- _TASK STATEMENT_
Set down these lines exactly, beginning at the line that has "چون سبب‌ساز صلاح" and continuing through the end of the records. Leave the pictures out of your answer.

[Opening EXTRACTED ENTRIES section]

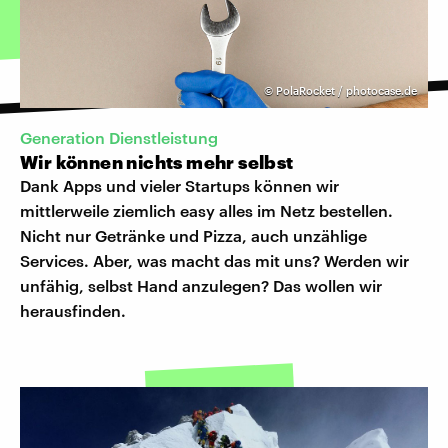
©
PolaRocket / photocase.de
Generation Dienstleistung
Wir können nichts mehr selbst
Dank Apps und vieler Startups können wir
mittlerweile ziemlich easy alles im Netz bestellen.
Nicht nur Getränke und Pizza, auch unzählige
Services. Aber, was macht das mit uns? Werden wir
unfähig, selbst Hand anzulegen? Das wollen wir
herausfinden.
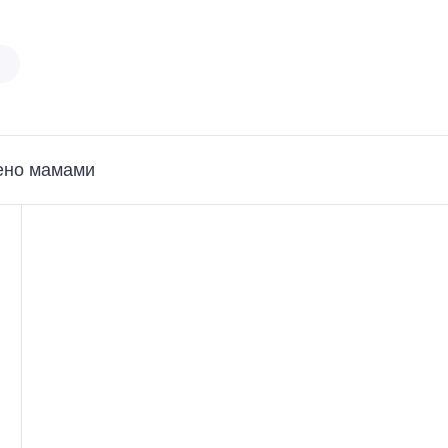
ено мамами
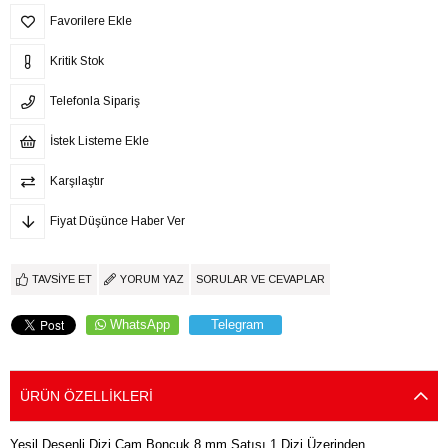
Favorilere Ekle
Kritik Stok
Telefonla Sipariş
İstek Listeme Ekle
Karşılaştır
Fiyat Düşünce Haber Ver
TAVSIYE ET
YORUM YAZ
SORULAR VE CEVAPLAR
WhatsApp
Telegram
ÜRÜN ÖZELLIKLERI
Yeşil Desenli Dizi Cam Boncuk 8 mm Satışı 1 Dizi Üzerinden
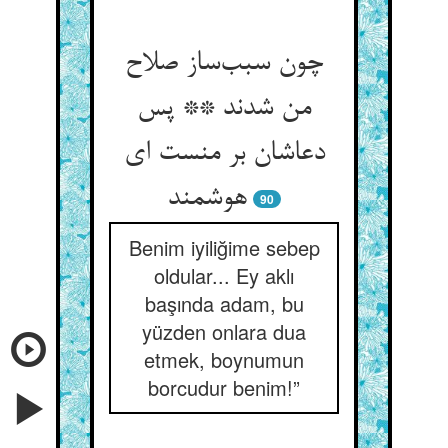
چون سبب‌ساز صلاح
من شدند ** پس
دعاشان بر منست ای
هوشمند
90
Benim iyiliğime sebep
oldular... Ey aklı
başında adam, bu
yüzden onlara dua
etmek, boynumun
borcudur benim!”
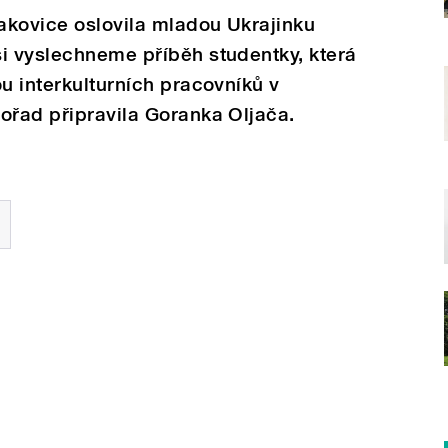
akovice oslovila mladou Ukrajinku
i vyslechneme příběh studentky, která
ou interkulturních pracovníků v
ořad připravila Goranka Oljača.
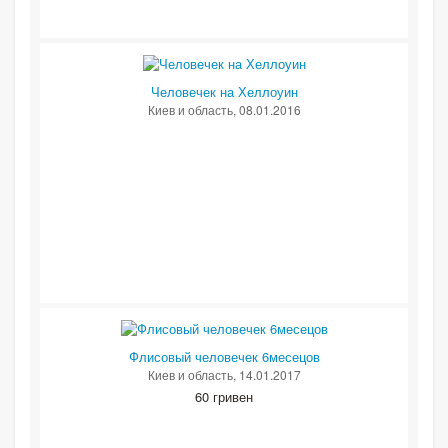
Человечек на Хеллоуин
Киев и область
, 08.01.2016
Флисовый человечек 6месецов
Киев и область
, 14.01.2017
60 гривен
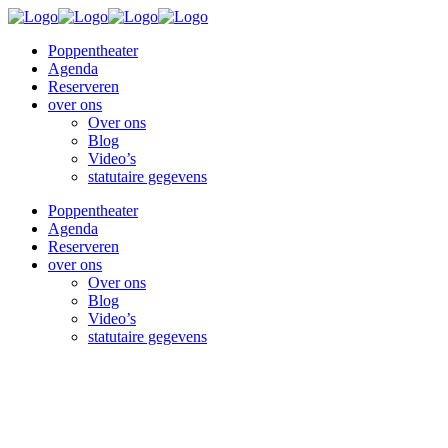
Poppentheater
Agenda
Reserveren
over ons
Over ons
Blog
Video’s
statutaire gegevens
Poppentheater
Agenda
Reserveren
over ons
Over ons
Blog
Video’s
statutaire gegevens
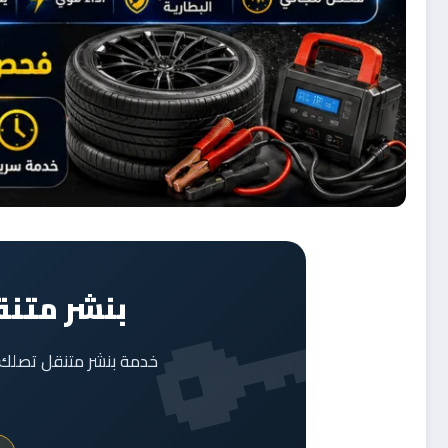
بنشر متنق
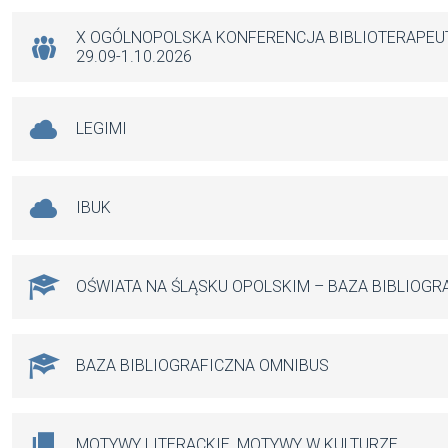
o
p
er
k
p
X OGÓLNOPOLSKA KONFERENCJA BIBLIOTERAPE
29.09-1.10.2026
LEGIMI
IBUK
OŚWIATA NA ŚLĄSKU OPOLSKIM – BAZA BIBLIOGR
BAZA BIBLIOGRAFICZNA OMNIBUS
MOTYWY LITERACKIE, MOTYWY W KULTURZE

[Closing EXTRACTED ENTRIES section]

- _RESULT OF THE TASK_
چون سبب‌ساز صلاح
من شدند ** پس
دعاشان بر منست ای
هوشمند
90
Benim iyiliğime sebep
oldular... Ey aklı
başında adam, bu
yüzden onlara dua
etmek, boynumun
borcudur benim!”
akovice oslovila mladou Ukrajinku
i vyslechneme příběh studentky, která
ou interkulturních pracovníků v
ořad připravila Goranka Oljača.
Человечек на Хеллоуин
Киев и область
, 08.01.2016
Флисовый человечек 6месецов
Киев и область
, 14.01.2017
60 гривен
Poppentheater
Agenda
Reserveren
over ons
Over ons
Blog
Video’s
statutaire gegevens
Poppentheater
Agenda
Reserveren
over ons
Over ons
Blog
Video’s
statutaire gegevens
بنشر متنق
o
p
er
k
p
X OGÓLNOPOLSKA KONFERENCJA BIBLIOTERAPE
29.09-1.10.2026
LEGIMI
IBUK
OŚWIATA NA ŚLĄSKU OPOLSKIM – BAZA BIBLIOGR
BAZA BIBLIOGRAFICZNA OMNIBUS
MOTYWY LITERACKIE, MOTYWY W KULTURZE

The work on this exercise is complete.